She Betta Work

Illustration for article titled She Betta Work

I love fashion week with all its boundary-pushing conceptualism, but I was a bit startled by last week's Louis Vuitton runway show during Paris Fashion Week, featuring wafer-thin models with super-sized afros. While I'm sure there are some folks amongst us who would take one look and think, "Louis Vuitton has money - why didn't he make those girls get their hair done?!" the hair wasn't the issue for me.


For a show that featured one unapologetically kinky wig after next, I found it kind of insulting that only a handful of black models out of at total of 55 were chosen. In an era when African American models are still starving for runway work, I'd love to know why Louis Vuitton's designer Marc Jacobs used so few models of African descent. To his credit, Jacobs didn't discriminate: there were girls of all races representing on the runway, just not too many that could actually grow a 'fro.
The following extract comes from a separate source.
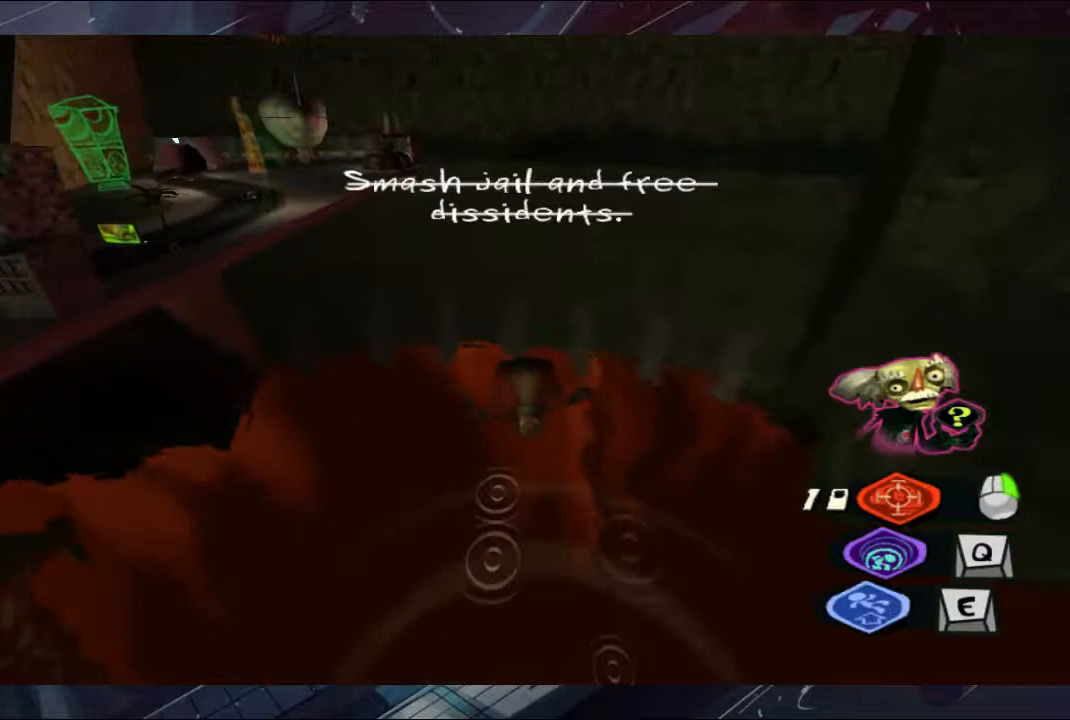
{"buttons": ["B"], "left_stick": "up", "right_stick": "center", "events": [[33, "A", "down"], [167, "A", "up"], [233, "A", "down"], [300, "A", "up"], [367, "A", "down"], [467, "A", "up"]]}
It was encouraging, however, to hear the aptly-named Chanel Iman, who graced the catwalk for Louis Vuitton this year seem so optimistic in regards to diversity in the fashion industry. "It's definitely getting better," she gleefully shared afterward the show, "we had five or six black girls in Louis Vuitton today, so woo hoo!" I guess that's more company than Naomi Campbell had fifteen years ago.


Still, I can't help but wonder if the handful that were just there because of the seemingly post-racial, neo-bohemian, post-apocalyptic theme L.V. chose to go with this year. A world where America's "so cool and edgy and post-racial, we've all got the hair to prove it!" Or if they were selected because an entire runway show featuring white models sporting afro wigs might be a little too…I don't know. A lot of things.

Let's just hope that next season, when all the afro wigs are neatly packed away, the fashion industry remembers that black girls need work, too.